**YOUR OBJECTIVE**. After locating the line that contains "hours. For example, a guest locked out of a" in the records below, write out exactly that line and each line after it through the one that contains "time frustrated. Moreover, it prevents minor", and nothing else.

Records from a dataset
==*==
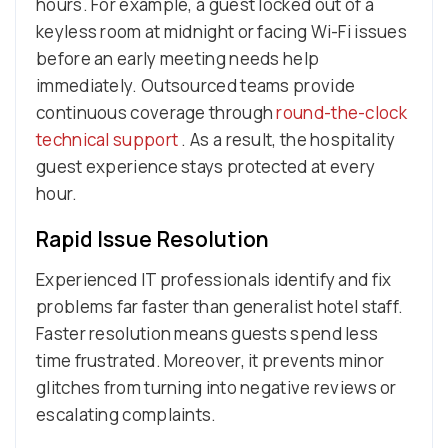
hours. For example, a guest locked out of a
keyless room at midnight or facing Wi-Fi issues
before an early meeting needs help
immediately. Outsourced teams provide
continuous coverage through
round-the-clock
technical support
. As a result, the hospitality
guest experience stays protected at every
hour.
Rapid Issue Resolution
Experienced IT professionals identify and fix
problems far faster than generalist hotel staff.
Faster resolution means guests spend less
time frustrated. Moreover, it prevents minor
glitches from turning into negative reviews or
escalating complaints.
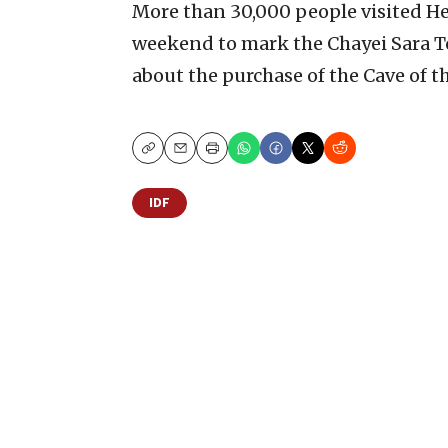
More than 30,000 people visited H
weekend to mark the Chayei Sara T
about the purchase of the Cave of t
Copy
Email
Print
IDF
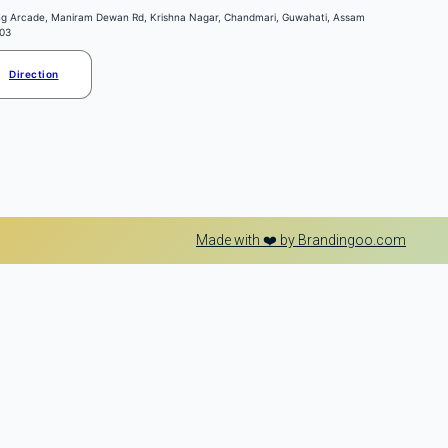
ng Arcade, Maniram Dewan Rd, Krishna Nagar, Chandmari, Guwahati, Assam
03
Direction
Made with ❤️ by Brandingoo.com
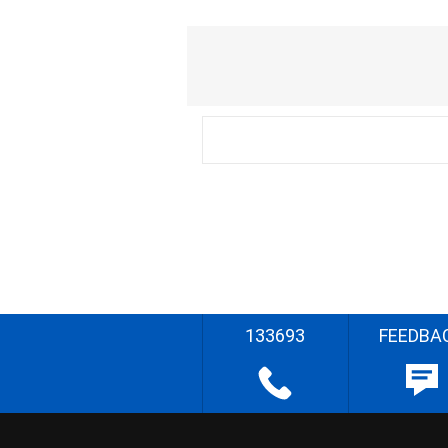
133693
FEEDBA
==*==
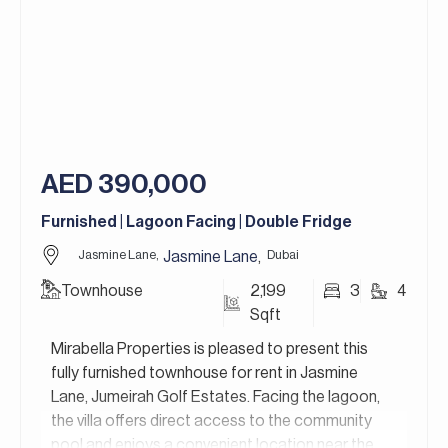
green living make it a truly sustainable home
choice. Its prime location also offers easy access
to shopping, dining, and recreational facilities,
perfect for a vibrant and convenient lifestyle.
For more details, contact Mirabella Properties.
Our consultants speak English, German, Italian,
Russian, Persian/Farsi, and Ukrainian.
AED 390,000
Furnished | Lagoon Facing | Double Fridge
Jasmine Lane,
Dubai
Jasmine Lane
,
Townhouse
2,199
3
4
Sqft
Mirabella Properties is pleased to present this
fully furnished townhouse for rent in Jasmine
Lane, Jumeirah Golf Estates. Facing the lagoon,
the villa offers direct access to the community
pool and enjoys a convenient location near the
==*==
**REPLY**.
hours. For example, a guest locked out of a
keyless room at midnight or facing Wi-Fi issues
before an early meeting needs help
immediately. Outsourced teams provide
continuous coverage through
round-the-clock
technical support
. As a result, the hospitality
guest experience stays protected at every
hour.
Rapid Issue Resolution
Experienced IT professionals identify and fix
problems far faster than generalist hotel staff.
Faster resolution means guests spend less
time frustrated. Moreover, it prevents minor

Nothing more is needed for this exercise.